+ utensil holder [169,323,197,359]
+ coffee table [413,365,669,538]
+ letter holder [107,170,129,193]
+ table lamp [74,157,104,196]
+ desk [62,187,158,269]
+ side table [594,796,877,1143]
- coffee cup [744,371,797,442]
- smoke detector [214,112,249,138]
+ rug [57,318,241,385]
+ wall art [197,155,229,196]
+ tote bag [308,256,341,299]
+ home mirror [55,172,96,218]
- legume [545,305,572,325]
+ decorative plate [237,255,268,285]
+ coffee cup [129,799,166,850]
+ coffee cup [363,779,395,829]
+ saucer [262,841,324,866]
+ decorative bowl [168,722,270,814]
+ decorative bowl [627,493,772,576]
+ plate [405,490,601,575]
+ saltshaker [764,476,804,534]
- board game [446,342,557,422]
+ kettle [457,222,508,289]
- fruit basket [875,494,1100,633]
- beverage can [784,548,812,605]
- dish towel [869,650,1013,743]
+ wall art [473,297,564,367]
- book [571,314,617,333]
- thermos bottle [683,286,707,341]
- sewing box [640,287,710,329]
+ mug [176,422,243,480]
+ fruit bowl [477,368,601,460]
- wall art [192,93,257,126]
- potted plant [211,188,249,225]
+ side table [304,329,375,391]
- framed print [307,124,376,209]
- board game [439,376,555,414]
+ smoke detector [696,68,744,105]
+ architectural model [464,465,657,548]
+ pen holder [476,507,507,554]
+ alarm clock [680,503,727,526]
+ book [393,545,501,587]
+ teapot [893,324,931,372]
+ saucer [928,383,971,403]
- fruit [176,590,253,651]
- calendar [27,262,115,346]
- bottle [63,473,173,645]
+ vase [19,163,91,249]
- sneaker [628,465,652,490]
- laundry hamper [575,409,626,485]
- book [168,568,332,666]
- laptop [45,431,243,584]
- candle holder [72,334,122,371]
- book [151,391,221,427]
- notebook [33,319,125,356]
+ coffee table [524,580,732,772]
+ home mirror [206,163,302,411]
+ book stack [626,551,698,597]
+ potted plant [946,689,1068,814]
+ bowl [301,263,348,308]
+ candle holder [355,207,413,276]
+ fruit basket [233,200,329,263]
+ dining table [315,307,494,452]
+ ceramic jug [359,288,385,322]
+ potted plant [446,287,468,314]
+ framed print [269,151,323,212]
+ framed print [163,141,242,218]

▶ _Task_:
Print every line of the records exactly. Omit nothing.

▶ _Result of this exercise_:
+ utensil holder [169,323,197,359]
+ coffee table [413,365,669,538]
+ letter holder [107,170,129,193]
+ table lamp [74,157,104,196]
+ desk [62,187,158,269]
+ side table [594,796,877,1143]
- coffee cup [744,371,797,442]
- smoke detector [214,112,249,138]
+ rug [57,318,241,385]
+ wall art [197,155,229,196]
+ tote bag [308,256,341,299]
+ home mirror [55,172,96,218]
- legume [545,305,572,325]
+ decorative plate [237,255,268,285]
+ coffee cup [129,799,166,850]
+ coffee cup [363,779,395,829]
+ saucer [262,841,324,866]
+ decorative bowl [168,722,270,814]
+ decorative bowl [627,493,772,576]
+ plate [405,490,601,575]
+ saltshaker [764,476,804,534]
- board game [446,342,557,422]
+ kettle [457,222,508,289]
- fruit basket [875,494,1100,633]
- beverage can [784,548,812,605]
- dish towel [869,650,1013,743]
+ wall art [473,297,564,367]
- book [571,314,617,333]
- thermos bottle [683,286,707,341]
- sewing box [640,287,710,329]
+ mug [176,422,243,480]
+ fruit bowl [477,368,601,460]
- wall art [192,93,257,126]
- potted plant [211,188,249,225]
+ side table [304,329,375,391]
- framed print [307,124,376,209]
- board game [439,376,555,414]
+ smoke detector [696,68,744,105]
+ architectural model [464,465,657,548]
+ pen holder [476,507,507,554]
+ alarm clock [680,503,727,526]
+ book [393,545,501,587]
+ teapot [893,324,931,372]
+ saucer [928,383,971,403]
- fruit [176,590,253,651]
- calendar [27,262,115,346]
- bottle [63,473,173,645]
+ vase [19,163,91,249]
- sneaker [628,465,652,490]
- laundry hamper [575,409,626,485]
- book [168,568,332,666]
- laptop [45,431,243,584]
- candle holder [72,334,122,371]
- book [151,391,221,427]
- notebook [33,319,125,356]
+ coffee table [524,580,732,772]
+ home mirror [206,163,302,411]
+ book stack [626,551,698,597]
+ potted plant [946,689,1068,814]
+ bowl [301,263,348,308]
+ candle holder [355,207,413,276]
+ fruit basket [233,200,329,263]
+ dining table [315,307,494,452]
+ ceramic jug [359,288,385,322]
+ potted plant [446,287,468,314]
+ framed print [269,151,323,212]
+ framed print [163,141,242,218]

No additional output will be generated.